Exercise requirements:
Lines from the records below that contain the word "alternatives" are to be copied out.

Dataset entries:
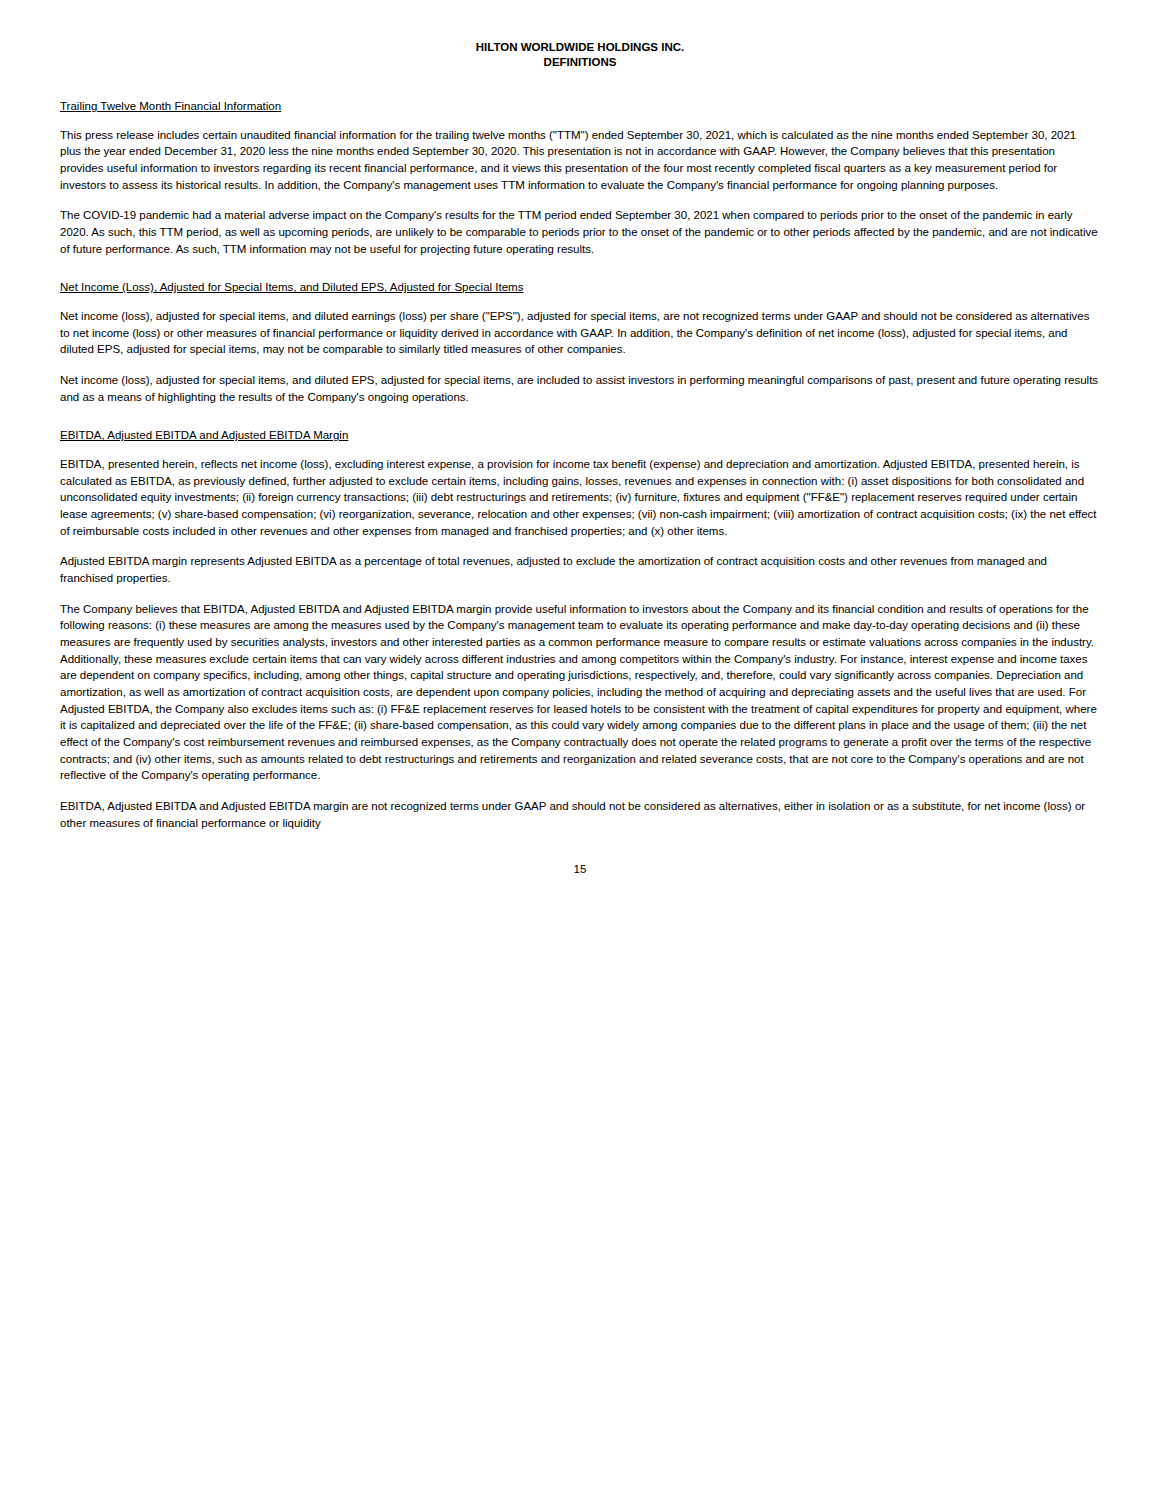HILTON WORLDWIDE HOLDINGS INC.
DEFINITIONS
Trailing Twelve Month Financial Information
This press release includes certain unaudited financial information for the trailing twelve months ("TTM") ended September 30, 2021, which is calculated as the nine months ended September 30, 2021 plus the year ended December 31, 2020 less the nine months ended September 30, 2020. This presentation is not in accordance with GAAP. However, the Company believes that this presentation provides useful information to investors regarding its recent financial performance, and it views this presentation of the four most recently completed fiscal quarters as a key measurement period for investors to assess its historical results. In addition, the Company's management uses TTM information to evaluate the Company's financial performance for ongoing planning purposes.
The COVID-19 pandemic had a material adverse impact on the Company's results for the TTM period ended September 30, 2021 when compared to periods prior to the onset of the pandemic in early 2020. As such, this TTM period, as well as upcoming periods, are unlikely to be comparable to periods prior to the onset of the pandemic or to other periods affected by the pandemic, and are not indicative of future performance. As such, TTM information may not be useful for projecting future operating results.
Net Income (Loss), Adjusted for Special Items, and Diluted EPS, Adjusted for Special Items
Net income (loss), adjusted for special items, and diluted earnings (loss) per share ("EPS"), adjusted for special items, are not recognized terms under GAAP and should not be considered as alternatives to net income (loss) or other measures of financial performance or liquidity derived in accordance with GAAP. In addition, the Company's definition of net income (loss), adjusted for special items, and diluted EPS, adjusted for special items, may not be comparable to similarly titled measures of other companies.
Net income (loss), adjusted for special items, and diluted EPS, adjusted for special items, are included to assist investors in performing meaningful comparisons of past, present and future operating results and as a means of highlighting the results of the Company's ongoing operations.
EBITDA, Adjusted EBITDA and Adjusted EBITDA Margin
EBITDA, presented herein, reflects net income (loss), excluding interest expense, a provision for income tax benefit (expense) and depreciation and amortization. Adjusted EBITDA, presented herein, is calculated as EBITDA, as previously defined, further adjusted to exclude certain items, including gains, losses, revenues and expenses in connection with: (i) asset dispositions for both consolidated and unconsolidated equity investments; (ii) foreign currency transactions; (iii) debt restructurings and retirements; (iv) furniture, fixtures and equipment ("FF&E") replacement reserves required under certain lease agreements; (v) share-based compensation; (vi) reorganization, severance, relocation and other expenses; (vii) non-cash impairment; (viii) amortization of contract acquisition costs; (ix) the net effect of reimbursable costs included in other revenues and other expenses from managed and franchised properties; and (x) other items.
Adjusted EBITDA margin represents Adjusted EBITDA as a percentage of total revenues, adjusted to exclude the amortization of contract acquisition costs and other revenues from managed and franchised properties.
The Company believes that EBITDA, Adjusted EBITDA and Adjusted EBITDA margin provide useful information to investors about the Company and its financial condition and results of operations for the following reasons: (i) these measures are among the measures used by the Company's management team to evaluate its operating performance and make day-to-day operating decisions and (ii) these measures are frequently used by securities analysts, investors and other interested parties as a common performance measure to compare results or estimate valuations across companies in the industry. Additionally, these measures exclude certain items that can vary widely across different industries and among competitors within the Company's industry. For instance, interest expense and income taxes are dependent on company specifics, including, among other things, capital structure and operating jurisdictions, respectively, and, therefore, could vary significantly across companies. Depreciation and amortization, as well as amortization of contract acquisition costs, are dependent upon company policies, including the method of acquiring and depreciating assets and the useful lives that are used. For Adjusted EBITDA, the Company also excludes items such as: (i) FF&E replacement reserves for leased hotels to be consistent with the treatment of capital expenditures for property and equipment, where it is capitalized and depreciated over the life of the FF&E; (ii) share-based compensation, as this could vary widely among companies due to the different plans in place and the usage of them; (iii) the net effect of the Company's cost reimbursement revenues and reimbursed expenses, as the Company contractually does not operate the related programs to generate a profit over the terms of the respective contracts; and (iv) other items, such as amounts related to debt restructurings and retirements and reorganization and related severance costs, that are not core to the Company's operations and are not reflective of the Company's operating performance.
EBITDA, Adjusted EBITDA and Adjusted EBITDA margin are not recognized terms under GAAP and should not be considered as alternatives, either in isolation or as a substitute, for net income (loss) or other measures of financial performance or liquidity
15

Expected answer:
Net income (loss), adjusted for special items, and diluted earnings (loss) per share ("EPS"), adjusted for special items, are not recognized terms under GAAP and should not be considered as alternatives to net income (loss) or other measures of financial performance or liquidity derived in accordance with GAAP. In addition, the Company's definition of net income (loss), adjusted for special items, and diluted EPS, adjusted for special items, may not be comparable to similarly titled measures of other companies.
EBITDA, Adjusted EBITDA and Adjusted EBITDA margin are not recognized terms under GAAP and should not be considered as alternatives, either in isolation or as a substitute, for net income (loss) or other measures of financial performance or liquidity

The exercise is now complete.